(Stored items)
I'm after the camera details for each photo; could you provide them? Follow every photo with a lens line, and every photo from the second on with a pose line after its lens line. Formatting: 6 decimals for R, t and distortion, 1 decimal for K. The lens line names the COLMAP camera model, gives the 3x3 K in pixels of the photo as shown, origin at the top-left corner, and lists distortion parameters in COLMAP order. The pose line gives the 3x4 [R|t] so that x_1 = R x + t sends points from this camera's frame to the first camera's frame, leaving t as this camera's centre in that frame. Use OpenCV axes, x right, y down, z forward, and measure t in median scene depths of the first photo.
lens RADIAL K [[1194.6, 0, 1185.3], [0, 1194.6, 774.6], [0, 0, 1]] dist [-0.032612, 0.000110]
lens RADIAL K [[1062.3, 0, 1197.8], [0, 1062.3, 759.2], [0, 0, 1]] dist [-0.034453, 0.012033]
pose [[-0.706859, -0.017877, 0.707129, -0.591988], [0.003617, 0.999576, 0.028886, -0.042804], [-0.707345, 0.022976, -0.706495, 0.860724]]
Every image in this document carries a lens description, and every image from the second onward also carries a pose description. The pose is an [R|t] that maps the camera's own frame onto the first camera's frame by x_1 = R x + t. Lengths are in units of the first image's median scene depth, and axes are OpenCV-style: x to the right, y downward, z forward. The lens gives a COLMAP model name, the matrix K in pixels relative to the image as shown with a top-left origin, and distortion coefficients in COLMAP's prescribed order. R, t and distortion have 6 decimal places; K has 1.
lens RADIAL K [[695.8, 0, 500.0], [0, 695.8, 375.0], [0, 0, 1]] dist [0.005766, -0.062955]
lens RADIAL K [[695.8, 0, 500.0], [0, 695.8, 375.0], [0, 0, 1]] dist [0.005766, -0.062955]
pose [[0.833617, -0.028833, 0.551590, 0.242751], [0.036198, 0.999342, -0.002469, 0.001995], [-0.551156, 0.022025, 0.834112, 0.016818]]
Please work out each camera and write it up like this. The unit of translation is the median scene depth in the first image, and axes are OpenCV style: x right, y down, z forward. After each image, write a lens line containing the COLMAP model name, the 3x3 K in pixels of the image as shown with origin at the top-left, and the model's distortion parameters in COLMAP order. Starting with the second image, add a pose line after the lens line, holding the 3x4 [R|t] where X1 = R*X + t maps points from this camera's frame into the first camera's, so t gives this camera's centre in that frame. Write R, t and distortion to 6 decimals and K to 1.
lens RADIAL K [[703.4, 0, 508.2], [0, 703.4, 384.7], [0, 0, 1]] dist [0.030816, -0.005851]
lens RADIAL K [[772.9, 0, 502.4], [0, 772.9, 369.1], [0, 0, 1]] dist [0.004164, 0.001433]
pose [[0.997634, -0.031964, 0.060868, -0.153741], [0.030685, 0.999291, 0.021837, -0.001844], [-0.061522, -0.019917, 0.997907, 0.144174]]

● Exercise goal
Could you return every line of the records above verbatim, in the same order and with nothing changed?

● Result below
I'm after the camera details for each photo; could you provide them? Follow every photo with a lens line, and every photo from the second on with a pose line after its lens line. Formatting: 6 decimals for R, t and distortion, 1 decimal for K. The lens line names the COLMAP camera model, gives the 3x3 K in pixels of the photo as shown, origin at the top-left corner, and lists distortion parameters in COLMAP order. The pose line gives the 3x4 [R|t] so that x_1 = R x + t sends points from this camera's frame to the first camera's frame, leaving t as this camera's centre in that frame. Use OpenCV axes, x right, y down, z forward, and measure t in median scene depths of the first photo.
lens RADIAL K [[1194.6, 0, 1185.3], [0, 1194.6, 774.6], [0, 0, 1]] dist [-0.032612, 0.000110]
lens RADIAL K [[1062.3, 0, 1197.8], [0, 1062.3, 759.2], [0, 0, 1]] dist [-0.034453, 0.012033]
pose [[-0.706859, -0.017877, 0.707129, -0.591988], [0.003617, 0.999576, 0.028886, -0.042804], [-0.707345, 0.022976, -0.706495, 0.860724]]
Every image in this document carries a lens description, and every image from the second onward also carries a pose description. The pose is an [R|t] that maps the camera's own frame onto the first camera's frame by x_1 = R x + t. Lengths are in units of the first image's median scene depth, and axes are OpenCV-style: x to the right, y downward, z forward. The lens gives a COLMAP model name, the matrix K in pixels relative to the image as shown with a top-left origin, and distortion coefficients in COLMAP's prescribed order. R, t and distortion have 6 decimal places; K has 1.
lens RADIAL K [[695.8, 0, 500.0], [0, 695.8, 375.0], [0, 0, 1]] dist [0.005766, -0.062955]
lens RADIAL K [[695.8, 0, 500.0], [0, 695.8, 375.0], [0, 0, 1]] dist [0.005766, -0.062955]
pose [[0.833617, -0.028833, 0.551590, 0.242751], [0.036198, 0.999342, -0.002469, 0.001995], [-0.551156, 0.022025, 0.834112, 0.016818]]
Please work out each camera and write it up like this. The unit of translation is the median scene depth in the first image, and axes are OpenCV style: x right, y down, z forward. After each image, write a lens line containing the COLMAP model name, the 3x3 K in pixels of the image as shown with origin at the top-left, and the model's distortion parameters in COLMAP order. Starting with the second image, add a pose line after the lens line, holding the 3x4 [R|t] where X1 = R*X + t maps points from this camera's frame into the first camera's, so t gives this camera's centre in that frame. Write R, t and distortion to 6 decimals and K to 1.
lens RADIAL K [[703.4, 0, 508.2], [0, 703.4, 384.7], [0, 0, 1]] dist [0.030816, -0.005851]
lens RADIAL K [[772.9, 0, 502.4], [0, 772.9, 369.1], [0, 0, 1]] dist [0.004164, 0.001433]
pose [[0.997634, -0.031964, 0.060868, -0.153741], [0.030685, 0.999291, 0.021837, -0.001844], [-0.061522, -0.019917, 0.997907, 0.144174]]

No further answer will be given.